5. (1) Sous réserve du paragraphe (2), est un emploi assurable :

 

a) l’emploi exercé au Canada pour un ou plusieurs employeurs, aux termes d’un contrat de louage de services ou d’apprentissage exprès ou tacite, écrit ou verbal, que l’employé reçoive sa rémunération de l’employeur ou d’une autre personne et que la rémunération soit calculée soit au temps ou aux pièces, soit en partie au temps et en partie aux pièces, soit de toute autre manière;

 

[9]              Cet article définit un emploi assurable comme comprenant l’emploi exercé en vertu d’un contrat de louage de services. La Loi ne définit pas ce qui constitue un tel contrat. Par contre, l’article 8.1 de la Loi d’interprétation, L.R.C. (1985), c. I‑21 (édicté par  L.C. 2001, ch. 4, art. 8) édicte ce qui suit concernant l’application d’un texte de loi fédérale dans une province en matière de propriété et de droits civils :

 

Propriété et droits civils

 

8.1 Le droit civil et la common law font pareillement autorité et sont tous deux sources de droit en matière de propriété et de droits civils au Canada et, s’il est nécessaire de recourir à des règles, principes ou notions appartenant au domaine de la propriété et des droits civils en vue d’assurer l’application d’un texte dans une province, il faut, sauf règle de droit s’y opposant, avoir recours aux règles, principes et notions en vigueur dans cette province au moment de l’application du texte.

 

[10]         Les dispositions du Code civil du Québec (Code civil ou C.C.Q) servant à déterminer l’existence d’un contrat de travail au Québec et à le distinguer du contrat de service sont les articles 2085, 2098 et 2099 :

 

2085. Le contrat de travail est celui par lequel une personne, le salarié, s’oblige, pour un temps limité et moyennant rémunération, à effectuer un travail sous la direction ou le contrôle d’une autre personne, l’employeur.

 

2098. Le contrat d’entreprise ou de service est celui par lequel une personne, selon le cas l’entrepreneur ou le prestataire de services, s’engage envers une autre personne, le client, à réaliser un ouvrage matériel ou intellectuel ou à fournir un service moyennant un prix que le client s’oblige à lui payer.

- - - -

» Consignes de l'exercice:
A – Reformulez sous forme de liste le paragraphe de l'extrait sur l'emploi assurable qui commence par « 8.1 Le droit civil et la common law » en gardant ses faits principaux.
B – Recopiez mot pour mot le passage de l'extrait sur l'emploi assurable allant de « 2085. Le contrat » jusqu'à « à lui payer. » inclusivement.

- - - -

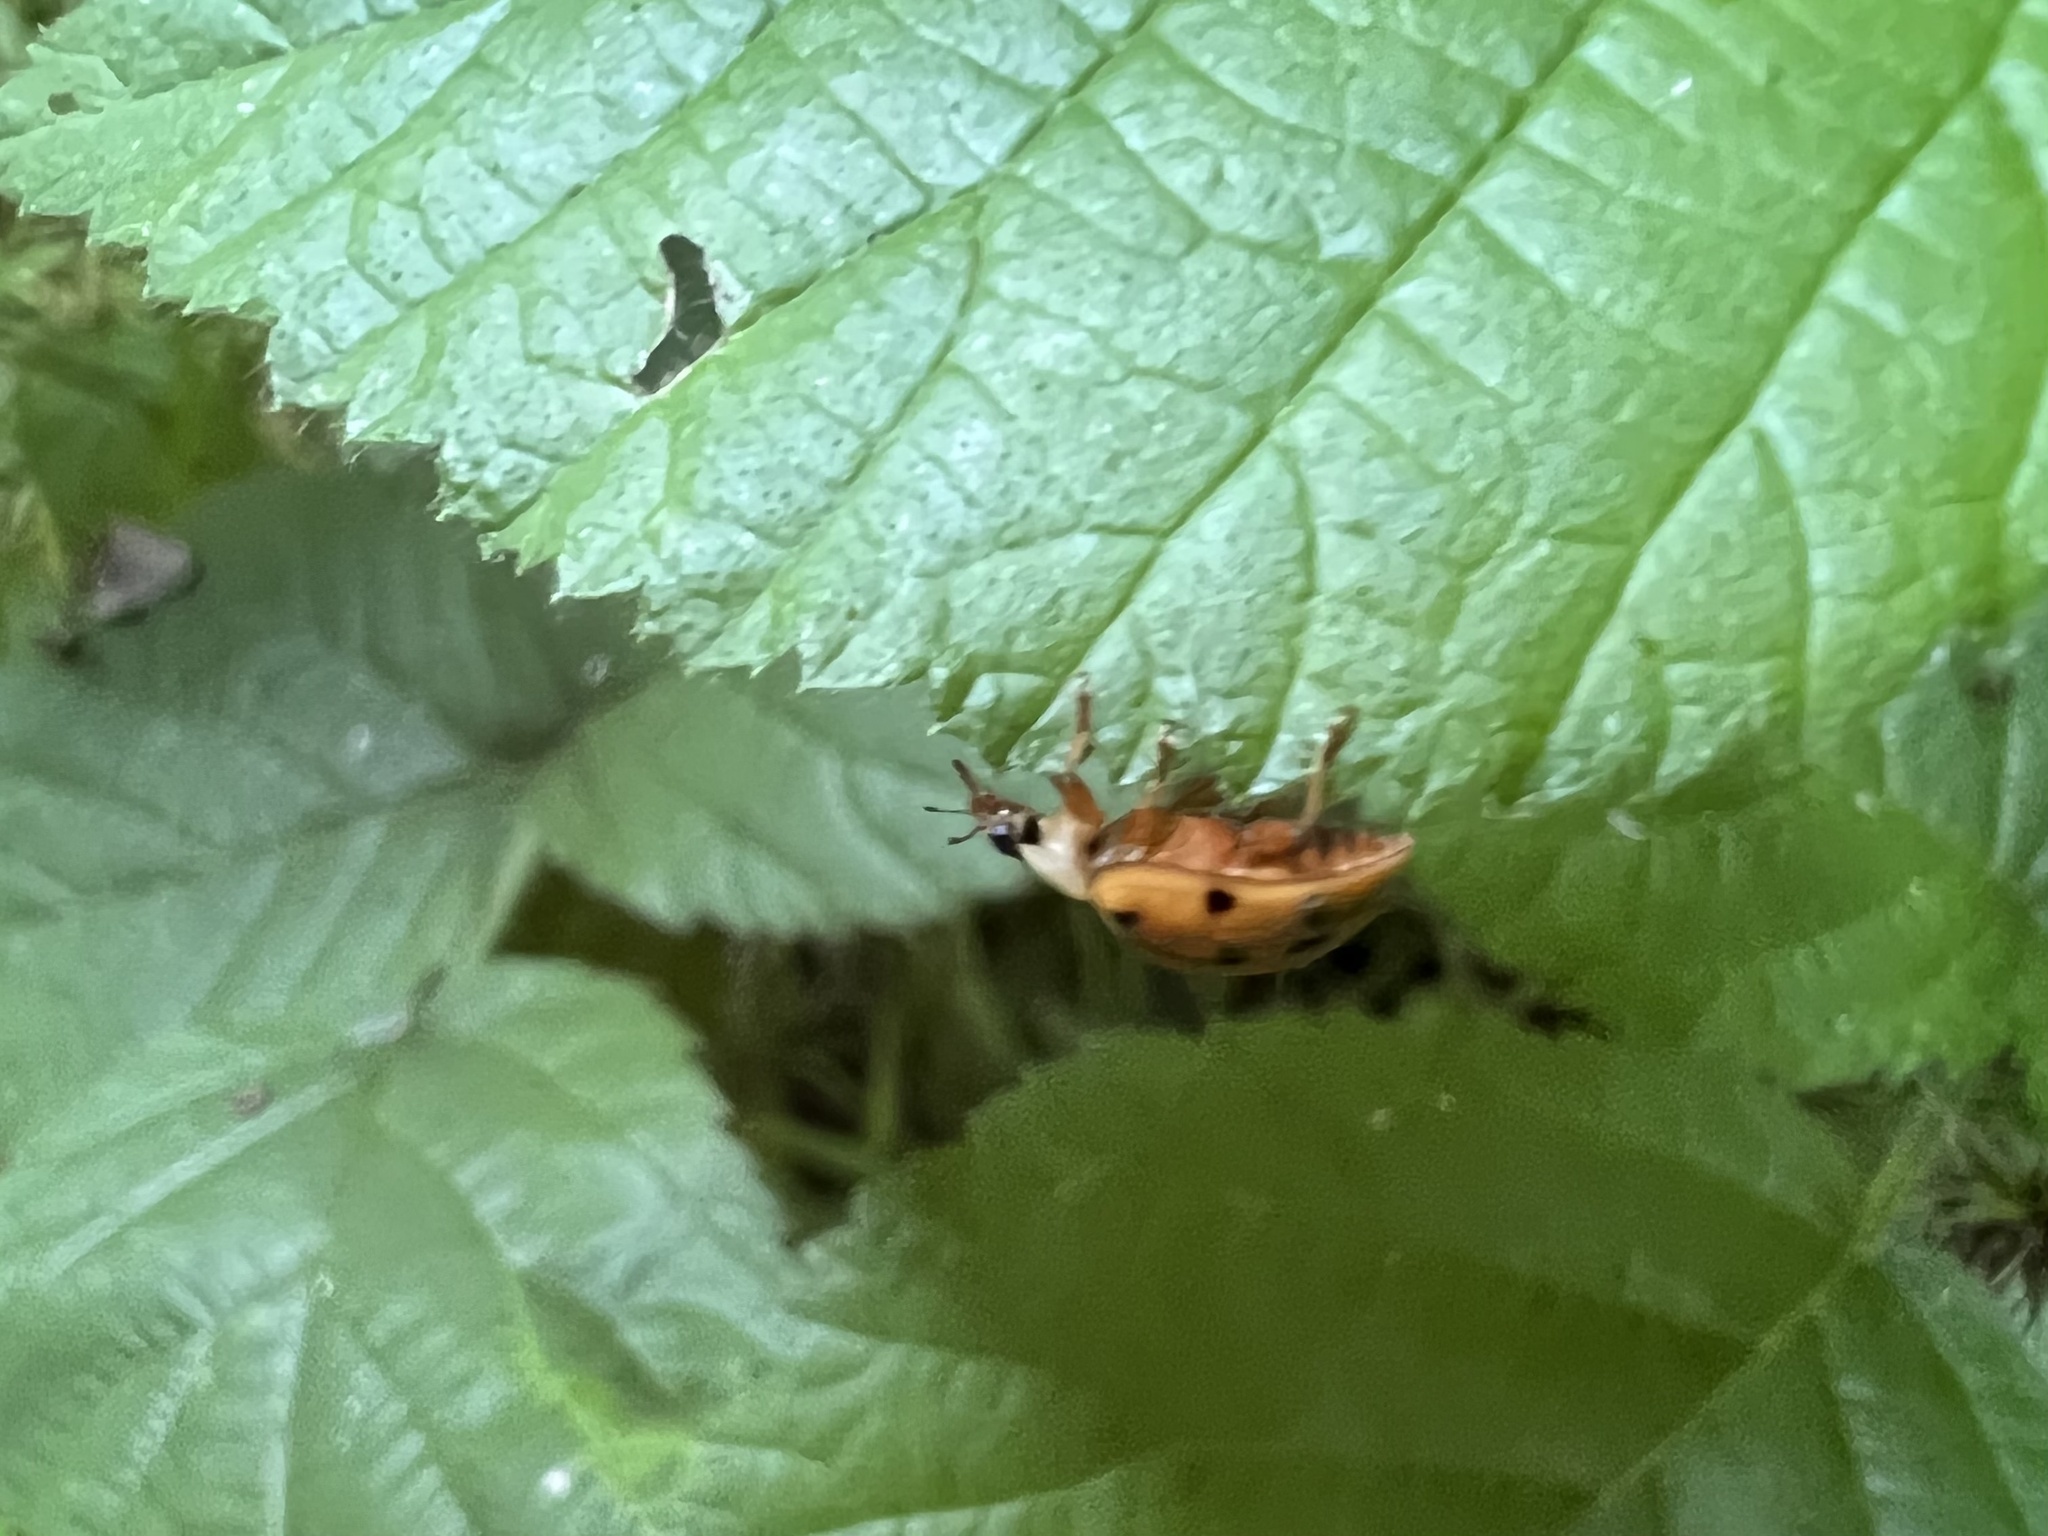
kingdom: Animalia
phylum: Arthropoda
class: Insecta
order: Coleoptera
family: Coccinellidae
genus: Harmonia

- - - -

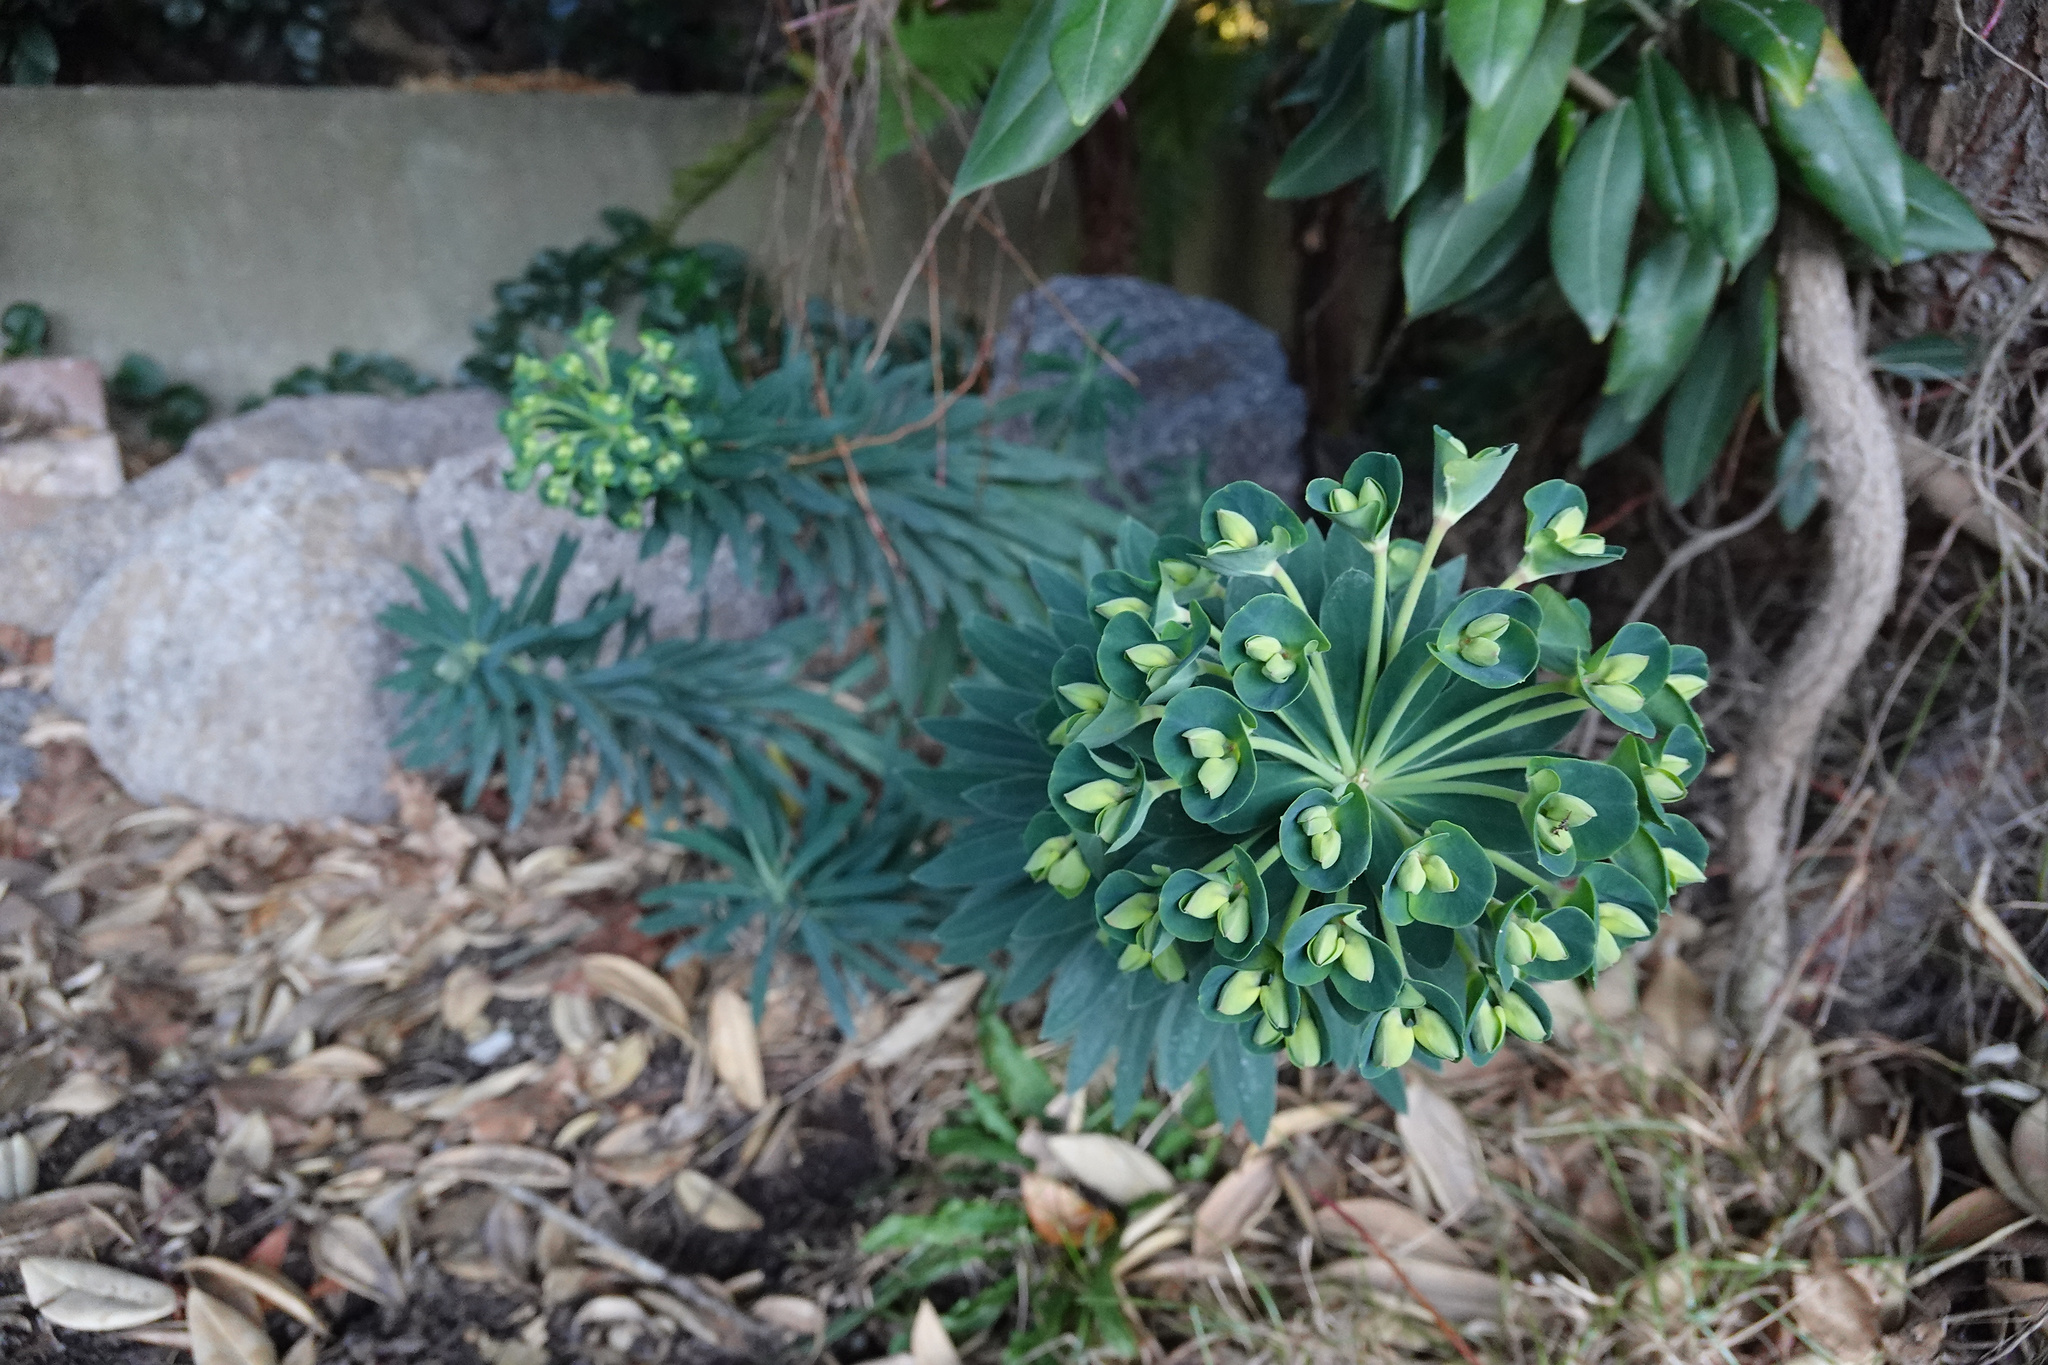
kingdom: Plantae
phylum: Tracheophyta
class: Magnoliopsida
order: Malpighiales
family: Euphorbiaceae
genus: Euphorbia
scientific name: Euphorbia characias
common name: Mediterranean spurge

- - - -

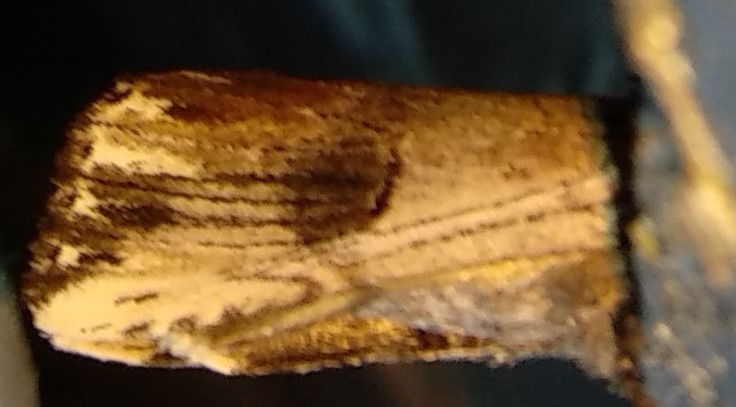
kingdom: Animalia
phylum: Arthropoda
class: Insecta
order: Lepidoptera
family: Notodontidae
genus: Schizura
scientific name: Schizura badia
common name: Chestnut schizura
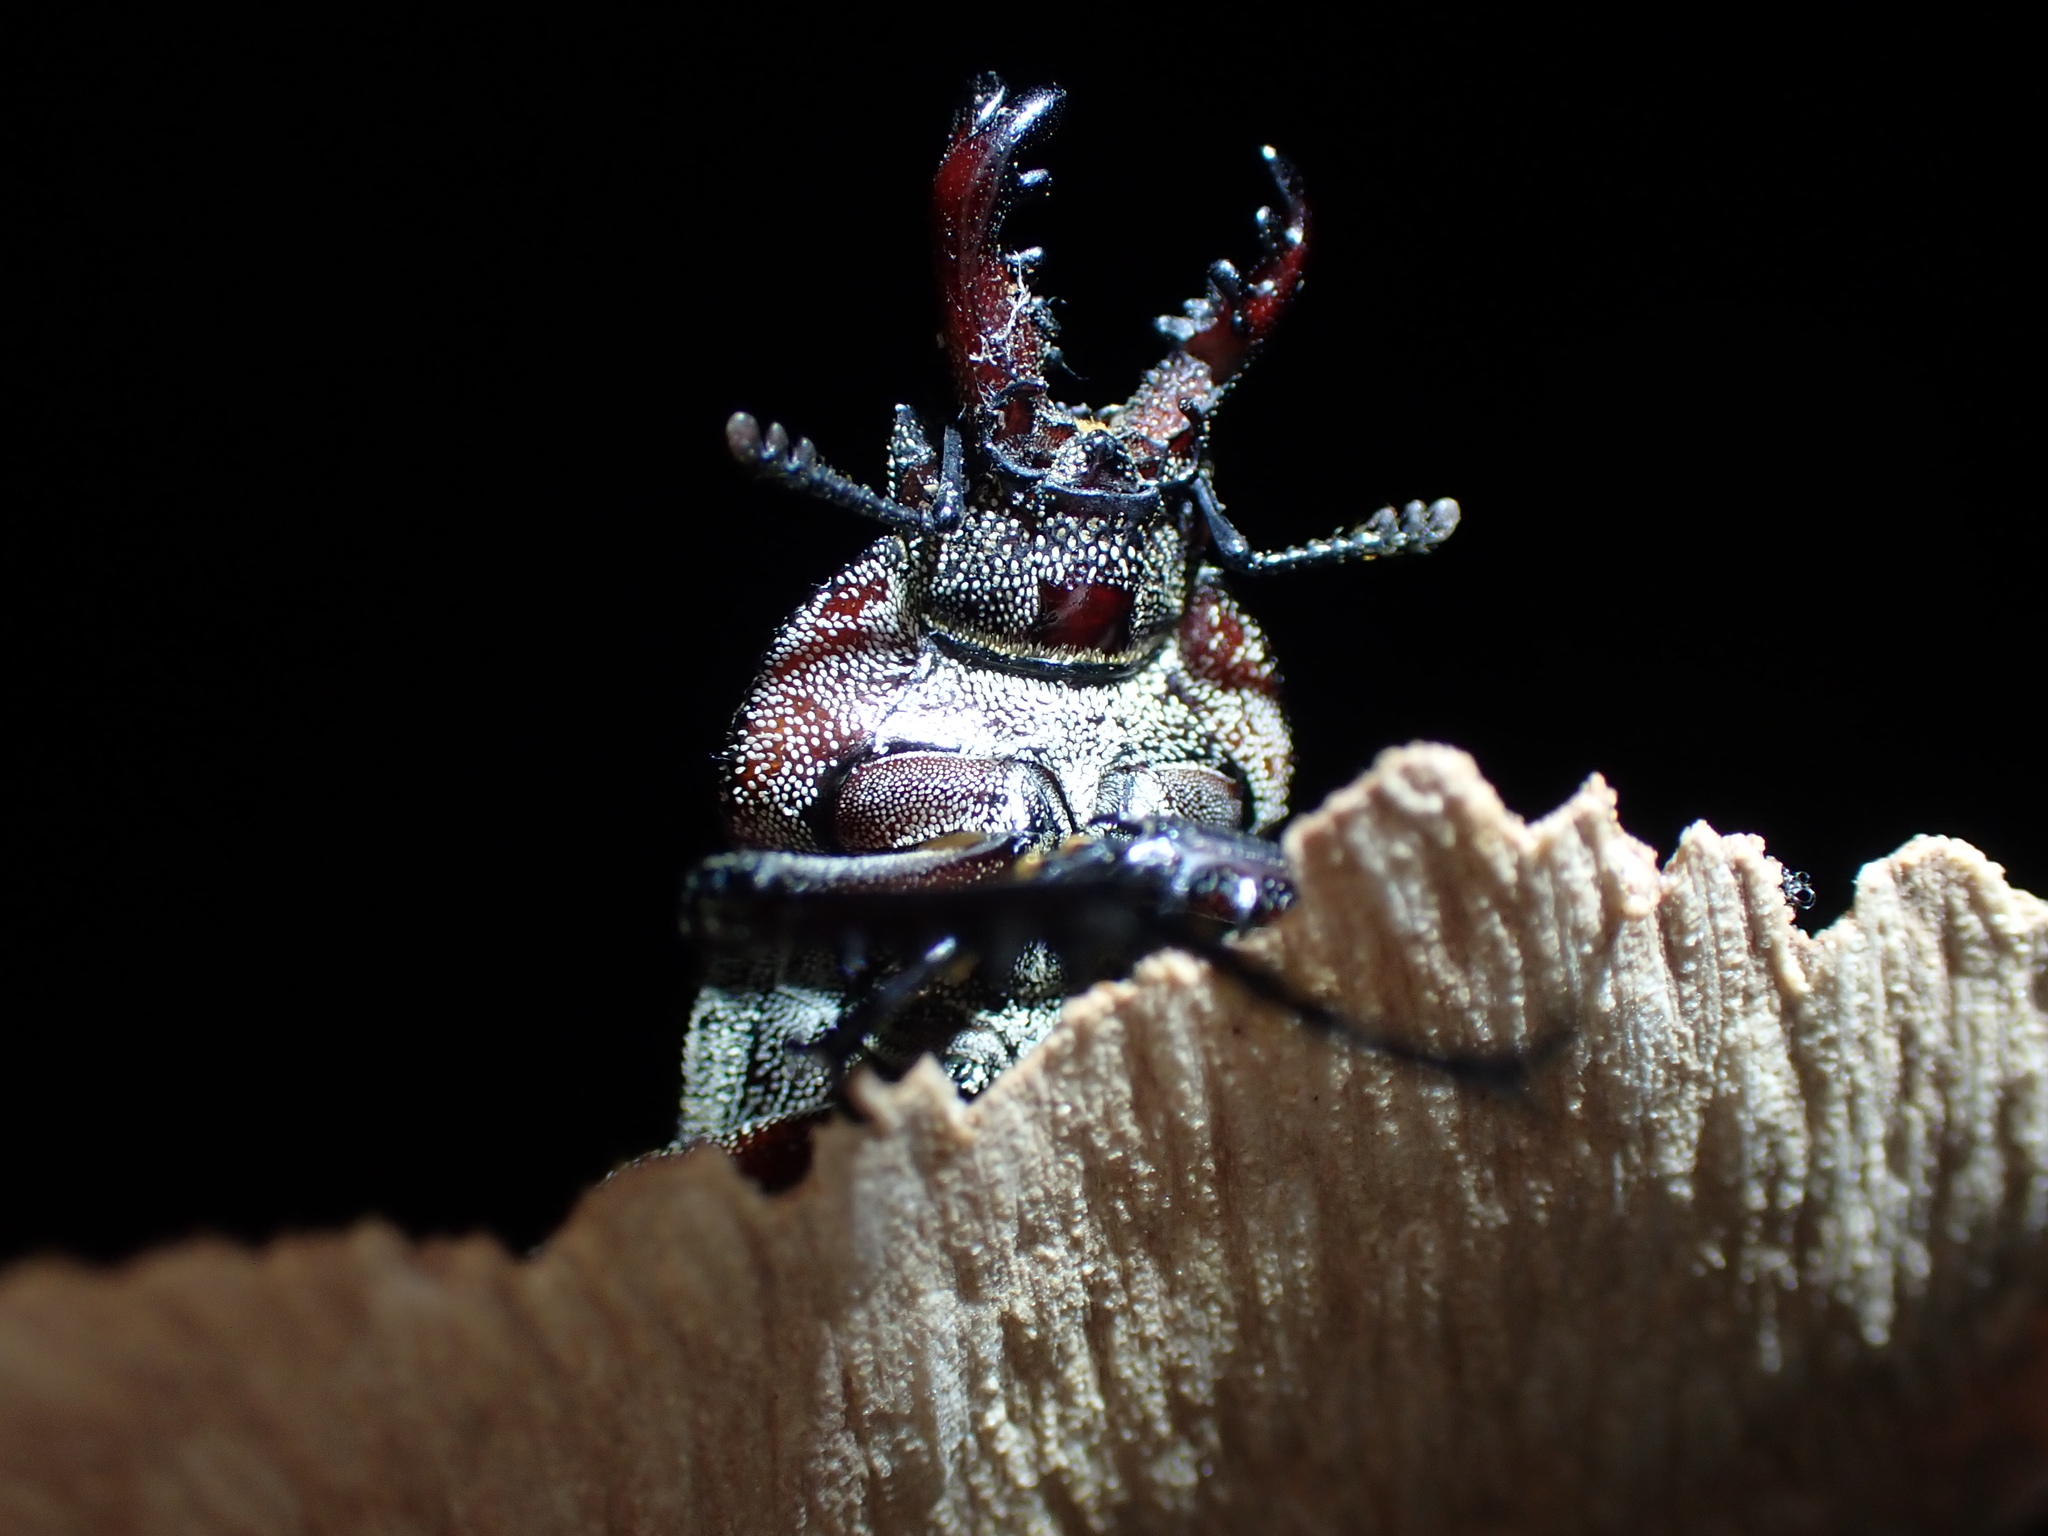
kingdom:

- - - -

» Corrigé de l'exercice:
A –
- Le droit civil et la common law font pareillement autorité au Canada en matière de propriété et de droits civils.
- Tous deux sont sources de droit dans ce domaine.
- Pour appliquer un texte dans une province, s'il faut recourir à des règles, principes ou notions de ce domaine, on utilise ceux qui sont en vigueur dans cette province au moment de l'application du texte.
- Cette règle s'applique sauf si une règle de droit s'y oppose.

B –
2085. Le contrat de travail est celui par lequel une personne, le salarié, s’oblige, pour un temps limité et moyennant rémunération, à effectuer un travail sous la direction ou le contrôle d’une autre personne, l’employeur.

 

2098. Le contrat d’entreprise ou de service est celui par lequel une personne, selon le cas l’entrepreneur ou le prestataire de services, s’engage envers une autre personne, le client, à réaliser un ouvrage matériel ou intellectuel ou à fournir un service moyennant un prix que le client s’oblige à lui payer.